Paix et justice au Darfour : les droits des victimes pris en otage

Alors que la situation des droits de l’Homme est toujours plus alarmante au Darfour, la FIDH et son organisation affiliée SOAT (Organisation soudanaise contre la torture) condamnent l’opposition des autorités soudanaises à l’intervention de forces onusiennes et appellent les autorités soudanaises à coopérer activement avec la Cour pénale internationale (CPI), un an après sa saisine par le Conseil de sécurité des Nations unies sur la situation au Darfour.

Le Conseil de sécurité des Nations unies a décidé par la résolution 1663 (2006) du 24 mars 2006 de proroger le mandat de la Mission des Nations unies au Soudan (UNMIS) aux côtés de la Mission de l’Union africaine au Soudan (MUAS), jusqu’au 24 septembre 2006, et donne mandat au Secrétaire général des Nations unies de négocier avec les parties concernées le passage de la MUAS à une opération des Nations unies.

Si cette résolution, adoptée à l’unanimité, rend compte de la volonté des Nations unies de demeurer activement saisies de la situation au Darfour, la FIDH et SOAT s’inquiètent du refus réitéré par le gouvernement soudanais, avant et pendant le Sommet de la Ligue des Etats arabes qui s’est tenu du 28 au 30 mars 2006 à Karthoum, d’un déploiement d’une force internationale se substituant aux troupes de l’Union africaine. Les dirigeants arabes ont apporté leur soutien au Soudan, en affirmant le rejet de tout intervention onusienne, tout en s’engageant à financer les troupes de l’Union africaine pendant 6 mois, à partir d’octobre 2006. Quant à l’Union africaine, en principe disposée à un tel transfert, elle se trouve face à l’hostilité de Karthoum et au souci de ne pas présenter un échec pour sa première mission de maintien de la paix.

Tout en considérant les efforts entrepris par la MUAS pour faire appliquer le cessez-le-feu, la FIDH et SOAT considèrent que ce transfert onusien s’impose constatant la persistence des graves violations des droits de l’homme et du droit international humanitaire au Darfour.
 Par conséquent, la FIDH et SOAT appellent le gouvernement du Soudan à prendre acte de la résolution du Conseil de sécurité et permettant le transfert des forces africaines à celles des Nations unies.
 Par ailleurs, la FIDH et SOAT appellent le Conseil de sécurité à clarifier les termes du mandat qu’il entend confier aux forces internationales, pour inclure - sous l’autorité du chapitre VII de la Charte des Nations unies - la nécessaire protection des populations civiles et la coopération avec les organes de la Cour pénale internationale.

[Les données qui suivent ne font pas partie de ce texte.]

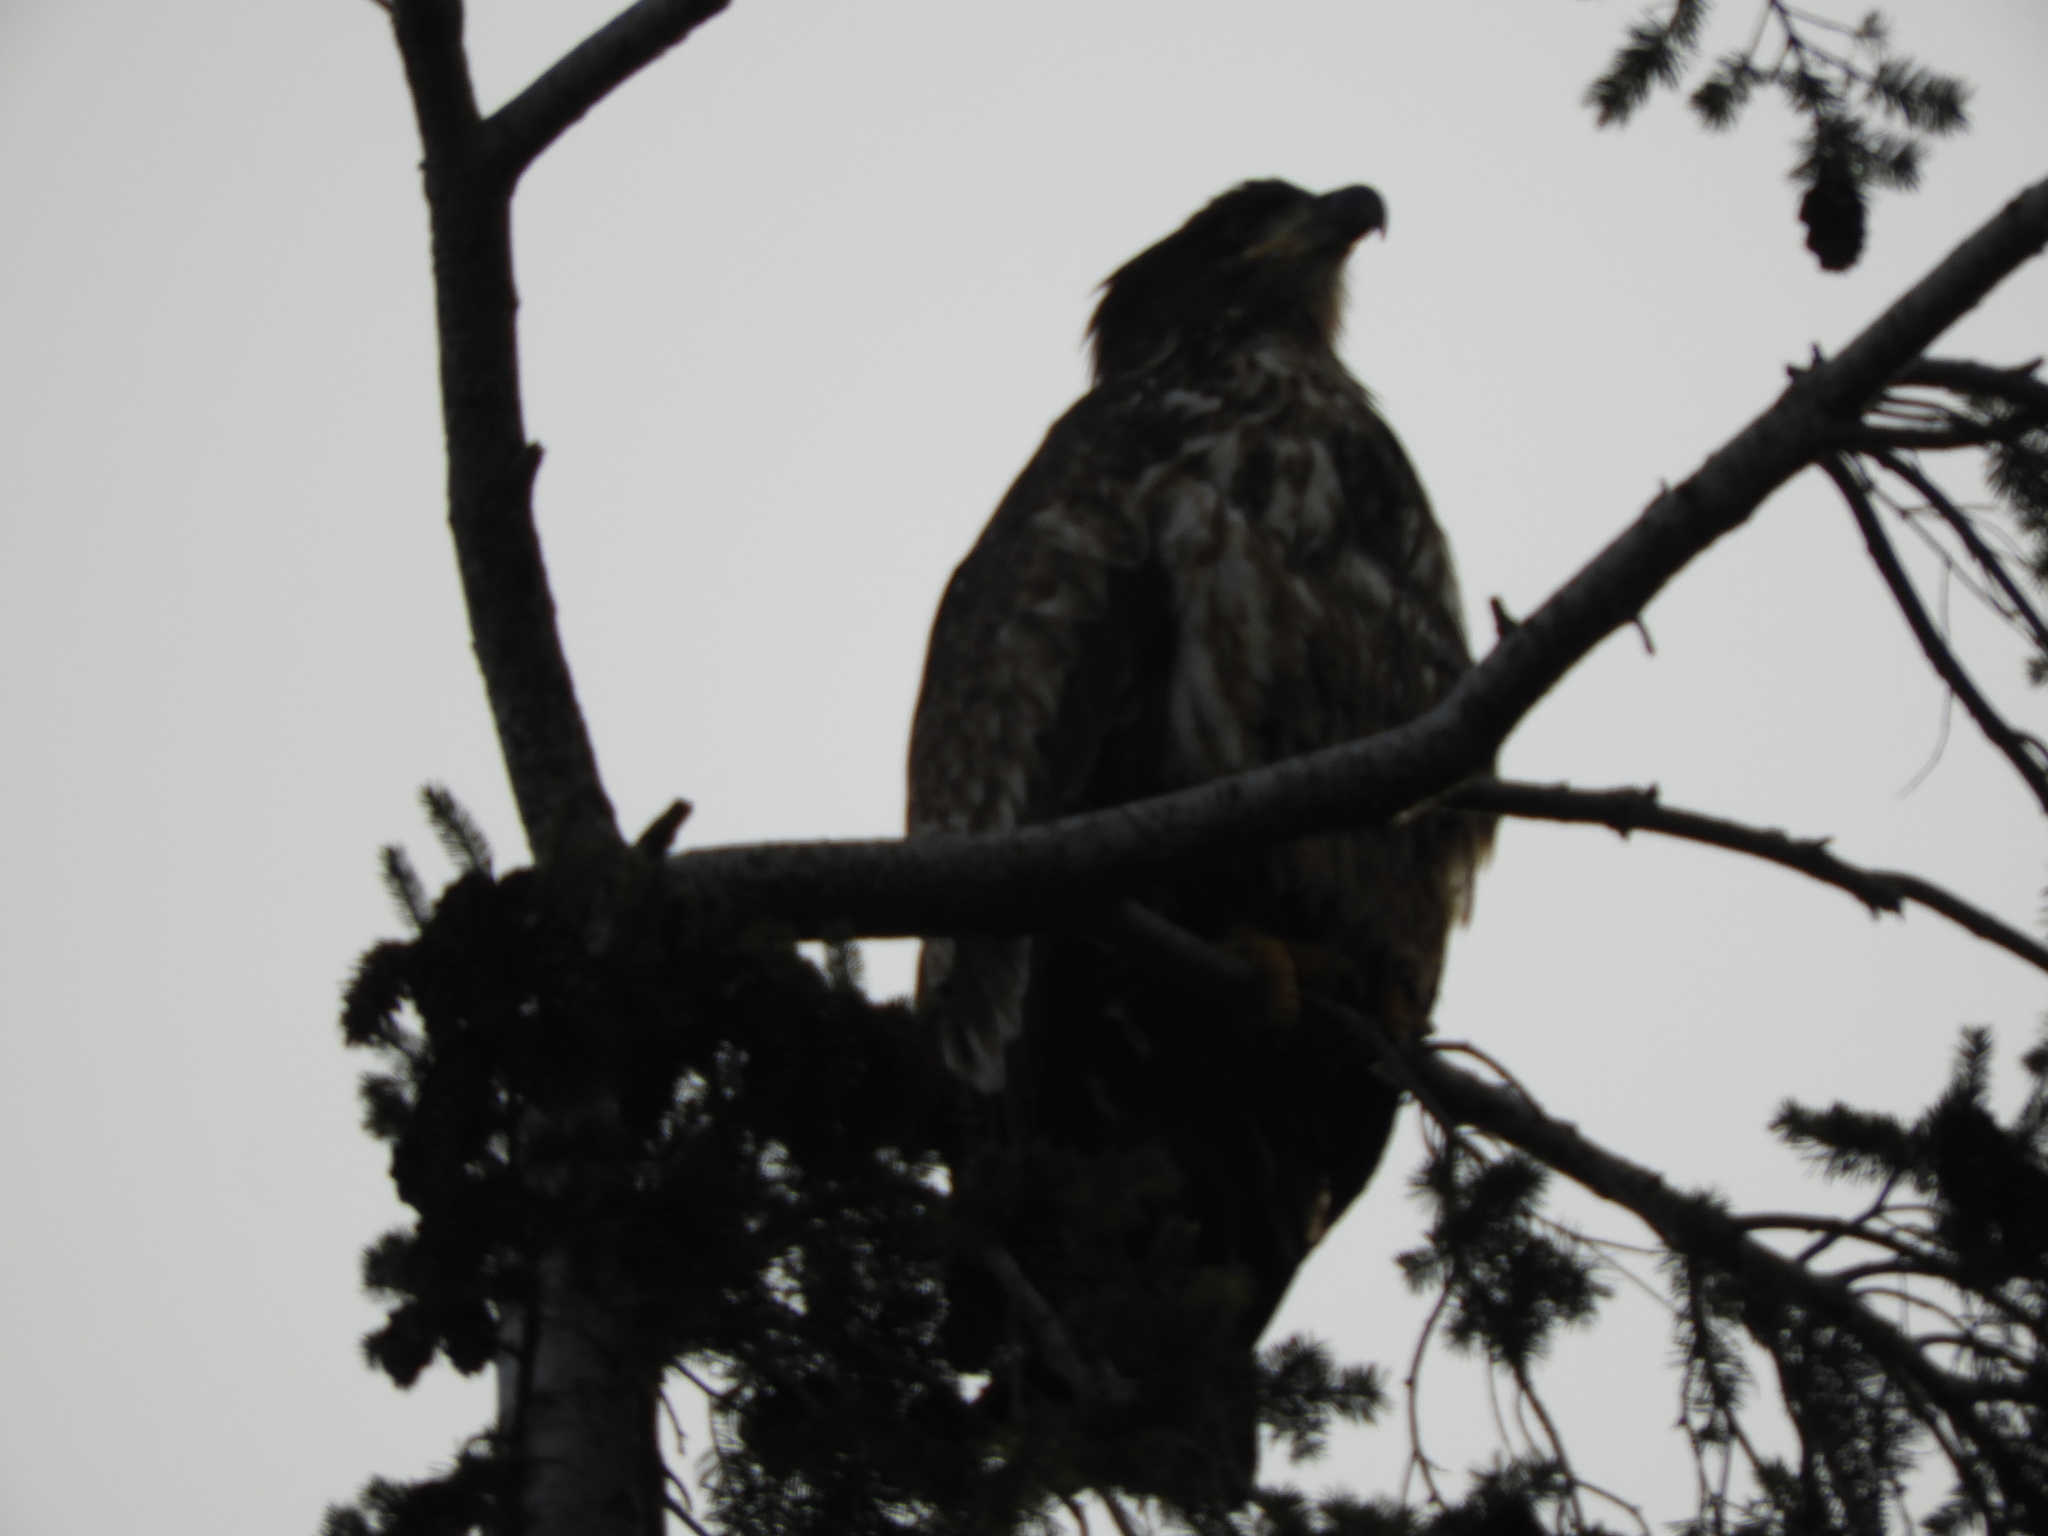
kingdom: Animalia
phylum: Chordata
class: Aves
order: Accipitriformes
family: Accipitridae
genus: Haliaeetus
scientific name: Haliaeetus leucocephalus
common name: Bald eagle
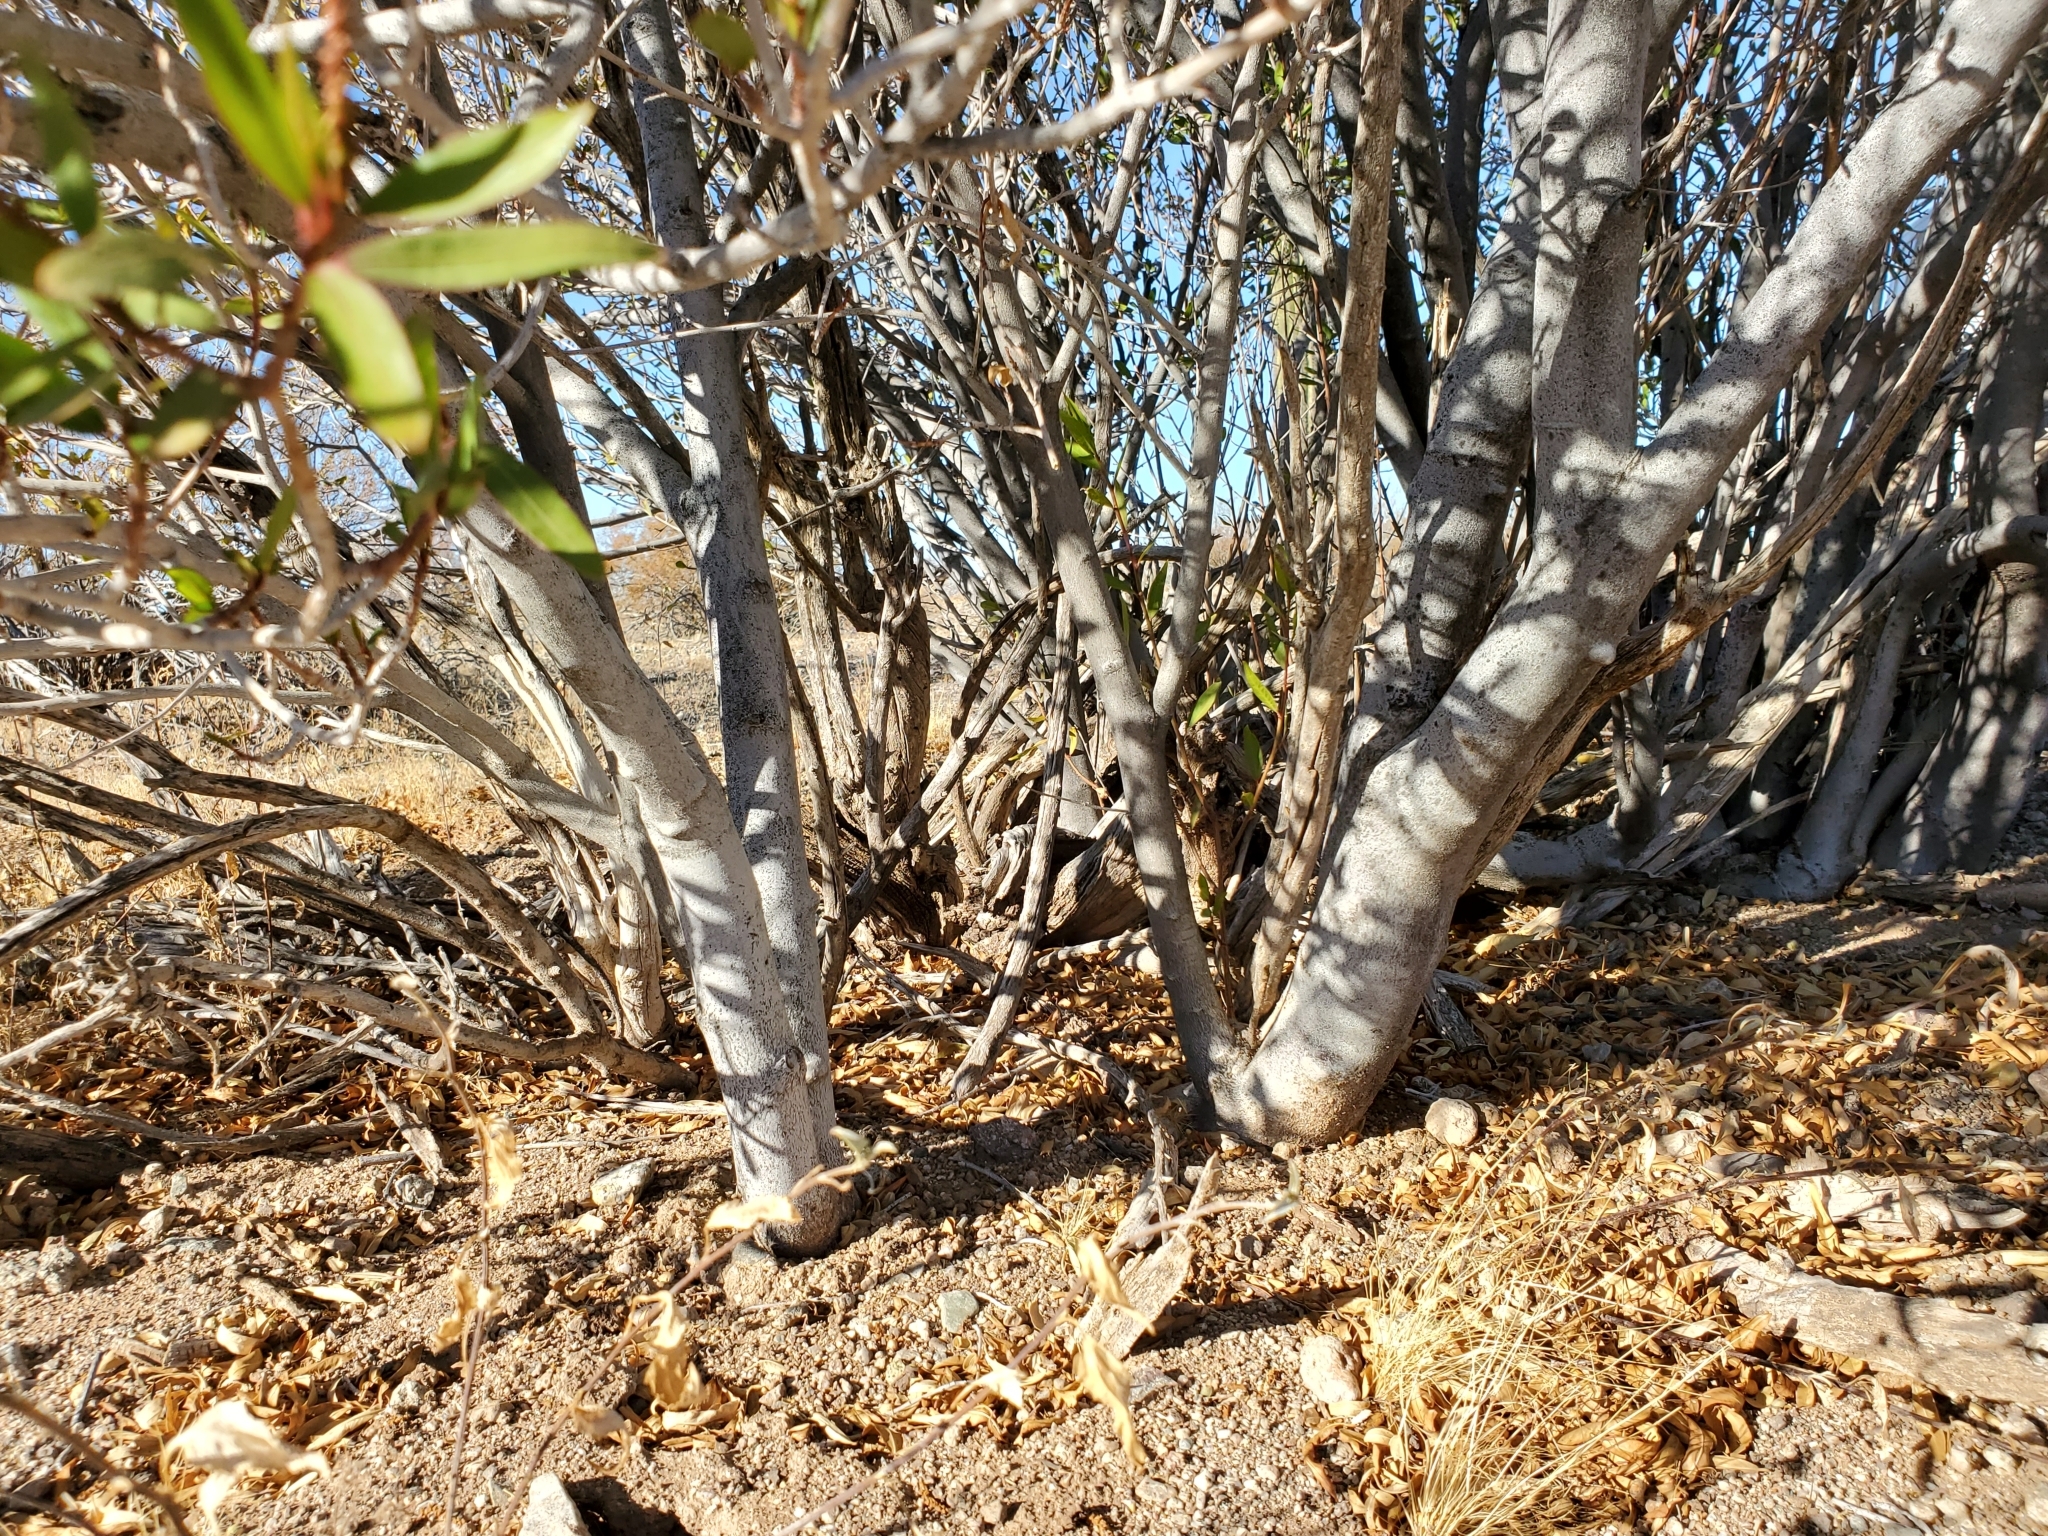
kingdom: Plantae
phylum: Tracheophyta
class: Magnoliopsida
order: Malpighiales
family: Euphorbiaceae
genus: Pleradenophora
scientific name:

L’absence de volonté du Soudan de régler le conflit au Darfour est également attestée par l’impunité consacrée aux auteurs des crimes les plus graves perpétrés dans la région. La FIDH et SOAT publient un rapport intitulé « La Cour pénale internationale et le Soudan : accès à la justice et droits des victimes », qui présente les interventions de la société civile et des représentants des autorités nationales à l’occasion d’un séminaire organisé les 2 et 3 octobre 2005, à Khartoum sur la lutte contre l’impunité au Darfour et les conséquences de la saisine de la CPI par le Conseil de sécurité. A cette occasion, la société civile insistait déjà sur l’importance d’un accès effectif à la justice des victimes de crimes contre l’humanité, de génocide et de crimes de guerre devant les juridictions nationales et internationale et recommandait aux autorités soudanaises non seulement une étroite coopération avec la Cour, mais également un engagement ferme du gouvernement dans la lutte contre l’impunité au niveau national, conformément au principe de complémentarité [1].

Pourtant, le tribunal spécial pour le Darfour, créé en juin 2005 pour juger des crimes de guerre commis dans cette région, n’a ni la volonté, ni la capacité de répondre aux attentes des victimes et de la société civile.

Aussi, face à l’aggravation de la situation au Darfour et la défaillance du système judiciaire soudanais, la FIDH et SOAT considèrent que l’intervention des forces des Nations unies aux côtés de la justice internationale qu’incarne la CPI, est la seule solution viable pour contribuer effectivement à mettre un terme aux graves violations des droits de l’Homme et du droit international humanitaire qui heurtent la communauté internationale dans son ensemble.